Vorübergehender Umzug der Pädagogik nach Erlangen?
Es gibt aber eine Lösungsidee von Uni und Staatsregierung: Im vergangenen Jahr hat der Freistaat in Erlangen mehr als 100.000 Quadratmeter für die Universität gekauft. Ein verhältnismäßig schick anmutender, quadratischer Bau mit Innenhof – perfekt als Übergangslösung sagt der Uni-Kanzler: "Das ist ein Gebäude auf dem Campus Süd, gleich im Anschluss an einen großen Gebäudekomplex der Firma Siemens. Das Gebäude ist mit einem entsprechend großen Grundstück gekauft worden und wir können das Gebäude aus dem Jahr 1990 aus unserer Sicht gut ertüchtigen."
EWF-Standort Nürnberg in Gefahr?
Die Erziehungswissenschaftliche Fakultät soll also erstmal von Nürnberg nach Erlangen umziehen. Dorthin, wo die Friedrich-Alexander-Universität ohnehin ihren Hauptsitz hat. Da schrillen in Nürnberg die Alarmglocken. Als Dauerlösung will der Nürnberger Oberbürgermeister Markus den Umzug nach Erlangen keinesfalls akzeptieren.
Für Nürnberg steht einiges auf dem Spiel: Die Stadt bekommt eine neue Technische Universität. Es soll die erste Uni in Deutschland werden, in der ausschließlich auf Englisch gelehrt wird. Und es soll eine Uni werden, die sich hauptsächlich mit der Anwendung Künstlicher Intelligenz beschäftigt. Während diese Uni gerade in Aufbau ist, steht aus Sicht der Stadt nun der traditionsreiche Ableger der benachbarten Universität Erlangen auf der Kippe. Das würde den Wissenschaftsstandort Nürnberg wieder ein Stück schmälern, befürchtet man in der Stadt.

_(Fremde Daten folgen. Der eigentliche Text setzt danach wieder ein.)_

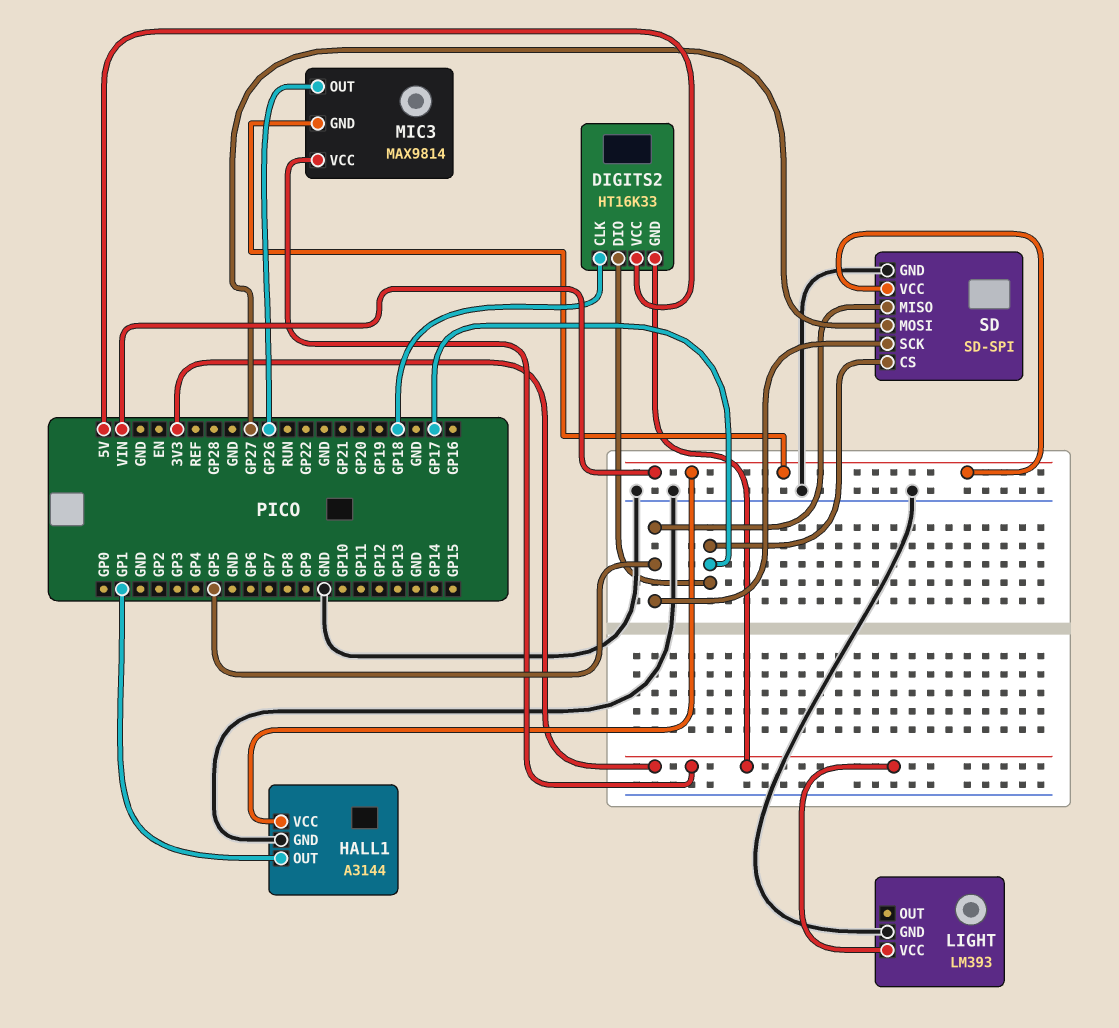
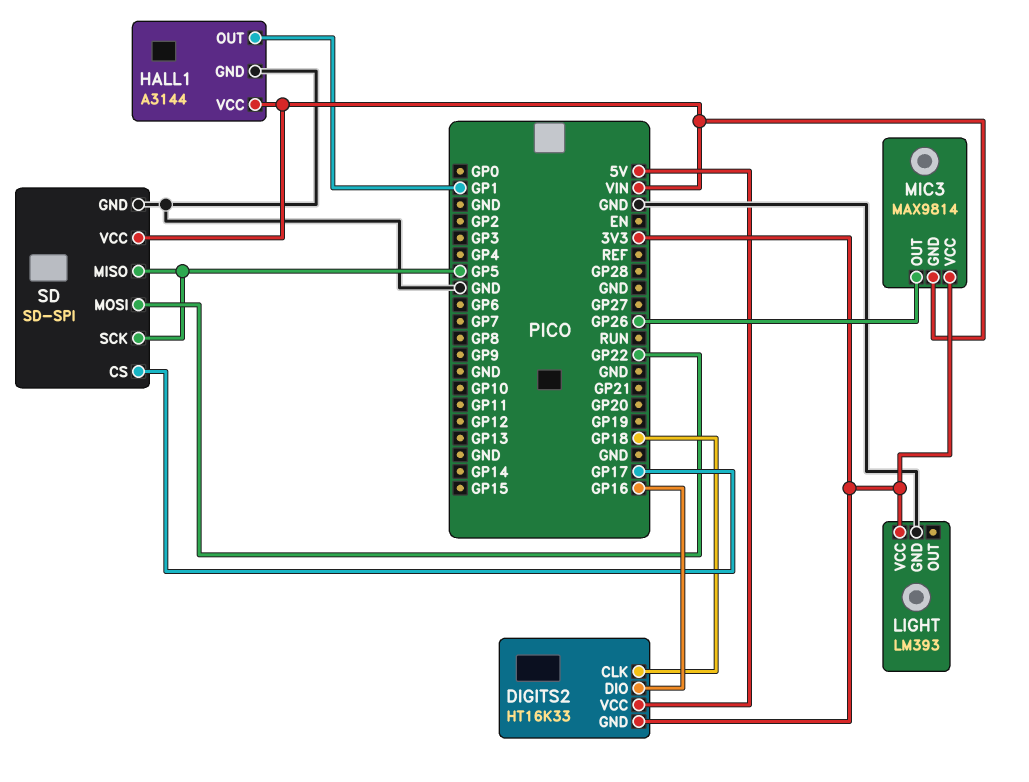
DIGITS2 pin DIO: GP17 -> GP16
SD pin MOSI: GP27 -> GP22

Oberbürgermeister König gibt sich deshalb kämpferisch: "Das ist für mich nicht verhandelbar. Die EWF gehört zu unserer DNA und muss dauerhaft in Nürnberg bleiben, zukunftsfähig sein, natürlich mit neuen Räumlichkeiten. Die Regensburger Straße ist eigentlich Ideal, sie wird ertüchtigt."

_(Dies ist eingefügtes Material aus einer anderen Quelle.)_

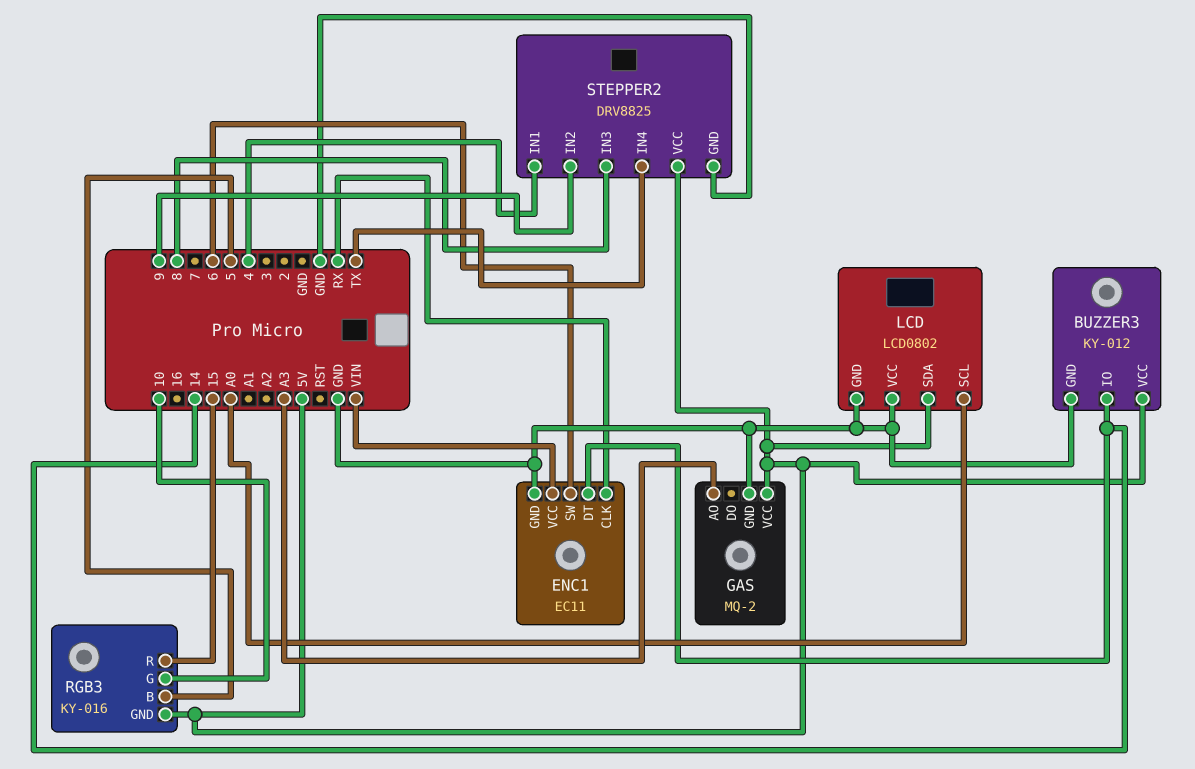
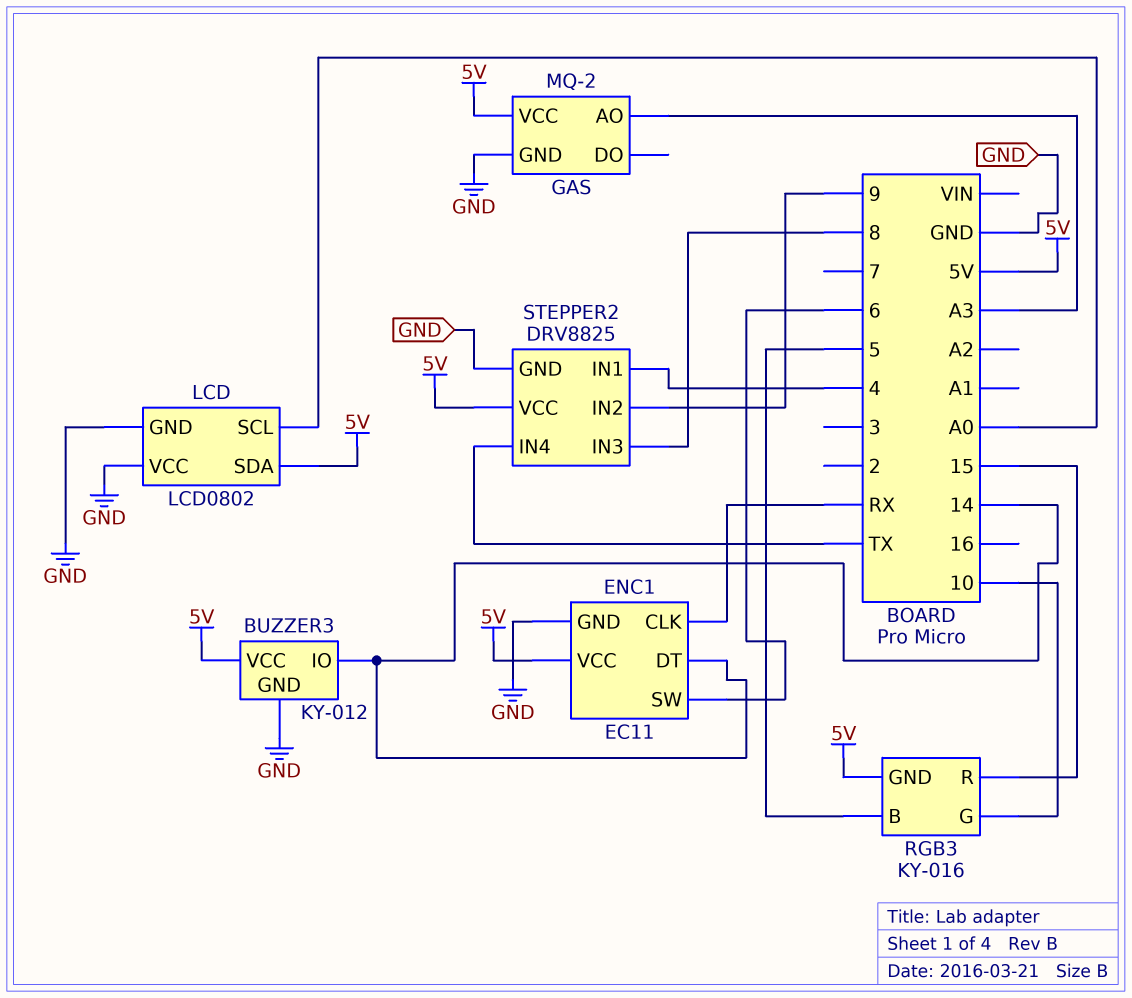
ENC1 pin VCC: VIN -> 5V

Wissenschaftsministerium steht hinter Stadt Nürnberg
Das ist zumindest auch der aktuelle Stand im zuständigen Wissenschaftsministerium. Minister Markus Blume lässt auf BR-Anfrage schriftlich mitteilen: "Klar ist: Die FAU-Erziehungswissenschaften sind, waren und bleiben in Nürnberg – das ist Teil der FAU-DNA: Zwei starke Städte, eine starke FAU. Mein Vorschlag und Ziel: Wir machen den Standort an der Regenburger Straße fit." Ob dann die alten Gebäude abgerissen und ein Neubau errichtet wird oder doch der Altbau saniert wird, wie hoch die Kosten sind und wie lange es dauert, bis die Studierenden wieder am gewohnten Standort in der Regensburger Straße einziehen können, ist aber offenbar noch nicht geklärt.